The plan has failed and the second term is underway. It is very doubtful that Obama, whose big plan for Afghanistan was to copy the Bush plan for Iraq that he denounced in the Senate, has a backup plan. Brennan certainly does not. Secretary of State John Kerry is spending a lot of time talking about Global Warming while waiting a week for a callback from Russia. It’s hard to think of a worse bunch of people in whose hands to put the fate of the nation and the world.
Both Bush and Obama largely missed the point of September 11, which is that it matters less how many training camps Al Qaeda has in some desert where there are more drugs and RPGs than people, but how many operatives they have in the United States. The terrorist attacks carried out by Al Qaeda in America all required that their operatives either be in the United States or have permission to enter it. The truly dangerous training camps aren’t in Mali or in Afghanistan; they are in Jersey City and Minneapolis. The easiest way to stop the next Al Qaeda terrorist attack is to end immigration from the Muslim world.

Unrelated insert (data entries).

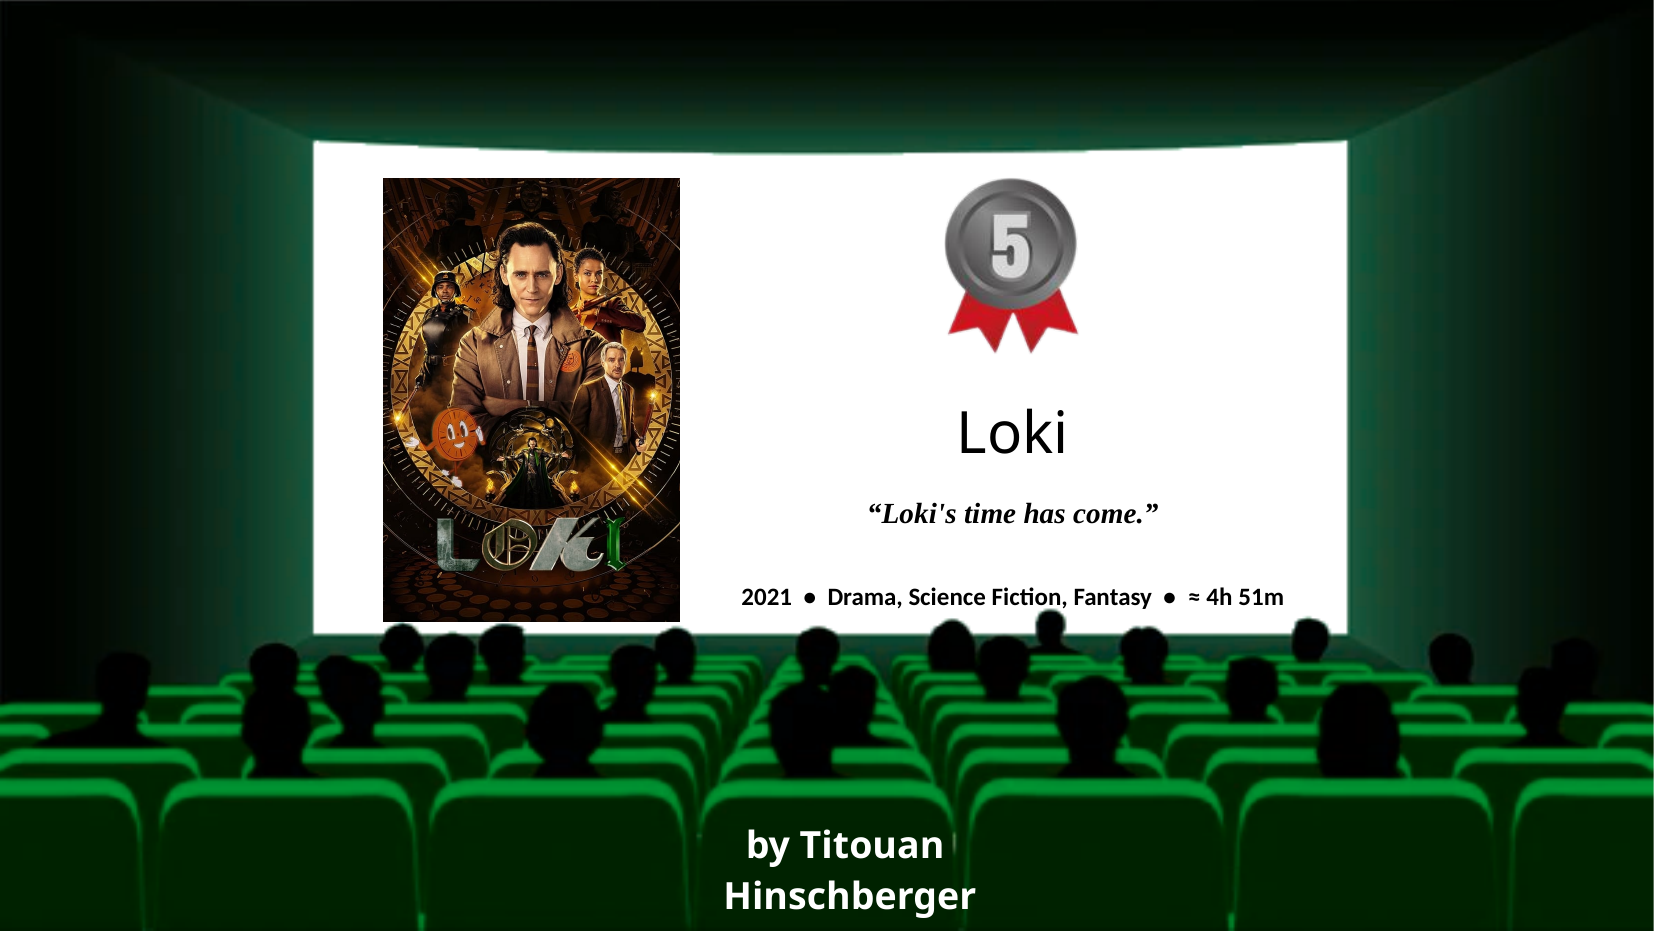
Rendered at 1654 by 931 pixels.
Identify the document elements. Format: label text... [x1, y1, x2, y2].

picture [0, 0, 1654, 931]
text_box “Loki's time has come.” [685, 490, 1341, 538]
text_box Loki [685, 384, 1341, 470]
text_box 2021 • Drama, Science Fiction, Fantasy • ≈ 4h 51m [680, 578, 1347, 619]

That is not a position that any presidential candidate, Republican or Democrat, is likely to run on any time soon. Instead anyone who wants the job is salivating at the prospect of pinning Green Cards to anyone with a university degree. Articulating it is taboo even in Israel. And yet after Afghanistan, the United States might find that it has no choice but to build that southern border fence and to slash immigration from the more explosive parts of the world. That revelation may not come tomorrow, but it likely will come.
In Israel, it was Rabin who stated that Gaza had to be taken out of Tel Aviv and who began the construction of the West Bank security barrier because he realized that terrorism would destroy the peace process. An American Rabin may well be a liberal who is forced to come to the realization that the only way to avoid constant conflicts with the Muslim world is to begin cutting off the flow of Muslim immigrants to America.
Such a realization, if it ever comes, is still a long way off. For now the drone war remains a clumsy fallback position. As long as there are no major terrorist attacks, the limited drone strikes are enough to satisfy most Americans. But when one of the Al Qaeda franchises begins poring over blueprints of a major American landmark and another September 11 follows, then the question that has been held in abeyance after Afghanistan will suddenly reappear. What do we do now?